>> Start DATA TO USE

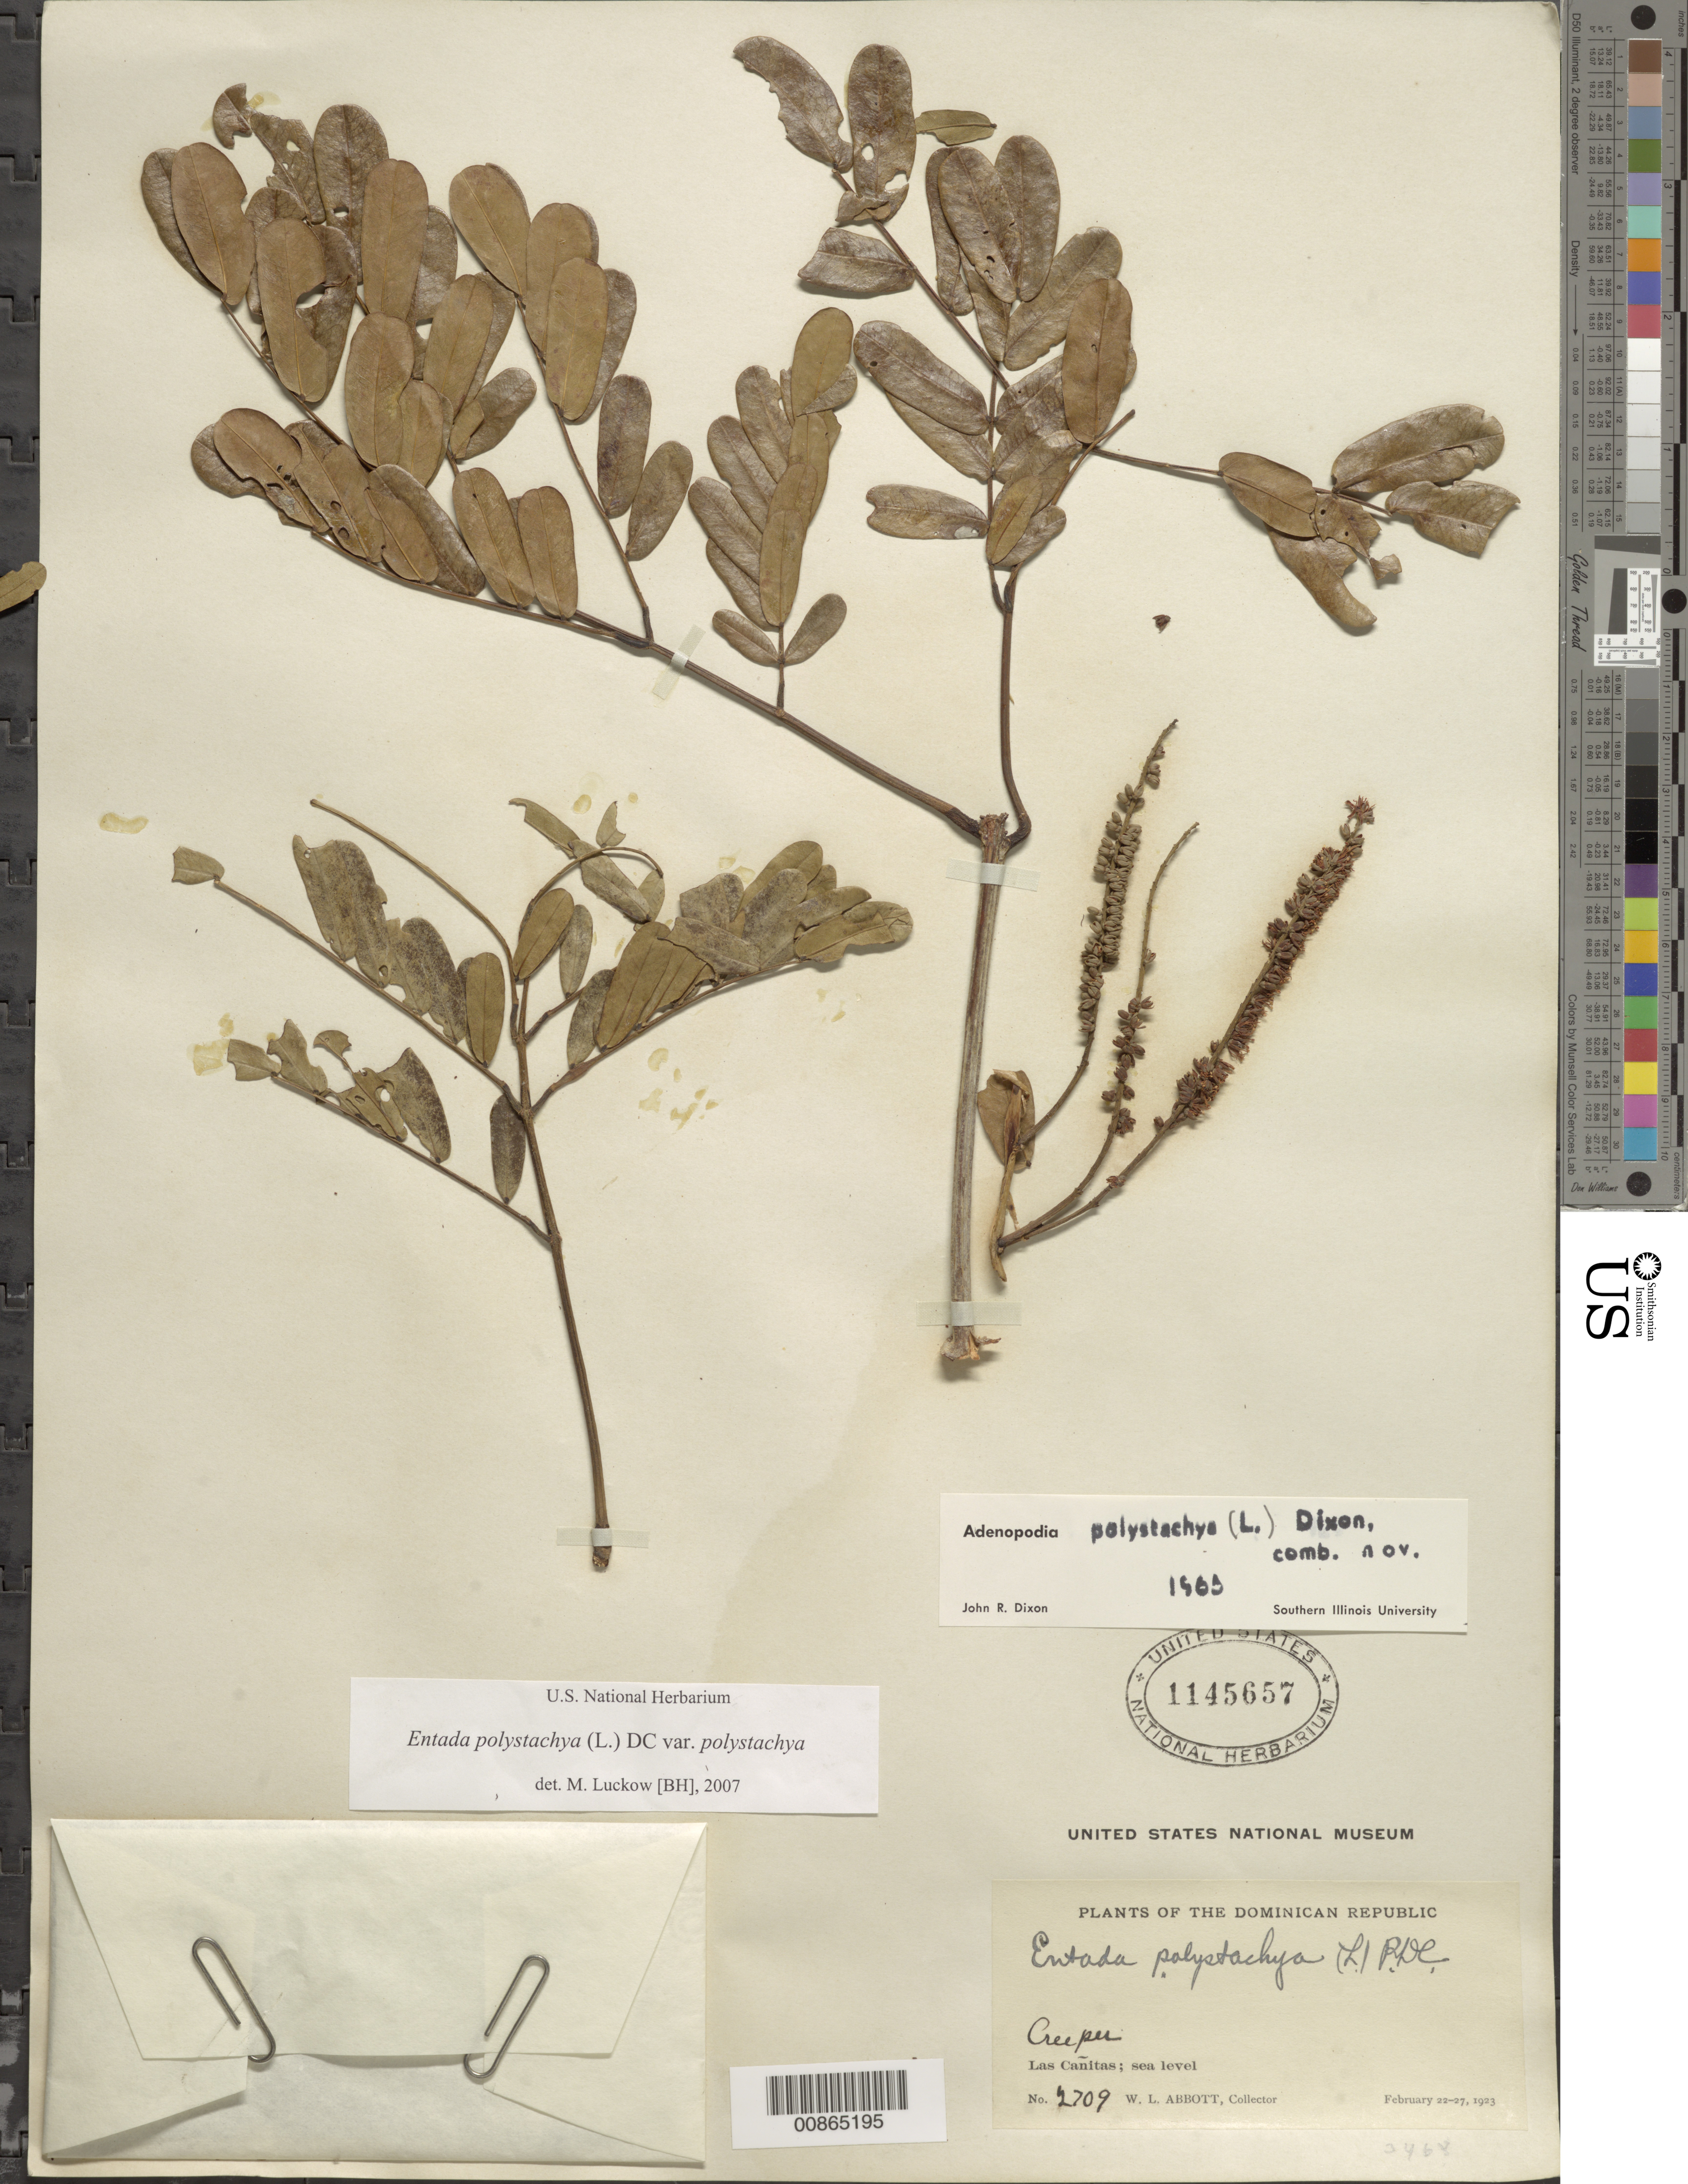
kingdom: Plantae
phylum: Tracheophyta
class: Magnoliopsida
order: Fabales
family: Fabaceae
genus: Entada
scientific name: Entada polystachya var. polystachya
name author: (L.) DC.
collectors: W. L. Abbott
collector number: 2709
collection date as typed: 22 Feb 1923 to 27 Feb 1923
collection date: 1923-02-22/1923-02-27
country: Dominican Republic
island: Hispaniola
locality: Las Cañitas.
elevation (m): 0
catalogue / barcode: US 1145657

>> End DATA TO USE

Render each line of the entries above as a JSON list of strings, with one string per line and no blank lines. Omit the pictures from the answer.

**TASK OUTPUT**:
[
  "kingdom: Plantae",
  "phylum: Tracheophyta",
  "class: Magnoliopsida",
  "order: Fabales",
  "family: Fabaceae",
  "genus: Entada",
  "scientific name: Entada polystachya var. polystachya",
  "name author: (L.) DC.",
  "collectors: W. L. Abbott",
  "collector number: 2709",
  "collection date as typed: 22 Feb 1923 to 27 Feb 1923",
  "collection date: 1923-02-22/1923-02-27",
  "country: Dominican Republic",
  "island: Hispaniola",
  "locality: Las Cañitas.",
  "elevation (m): 0",
  "catalogue / barcode: US 1145657"
]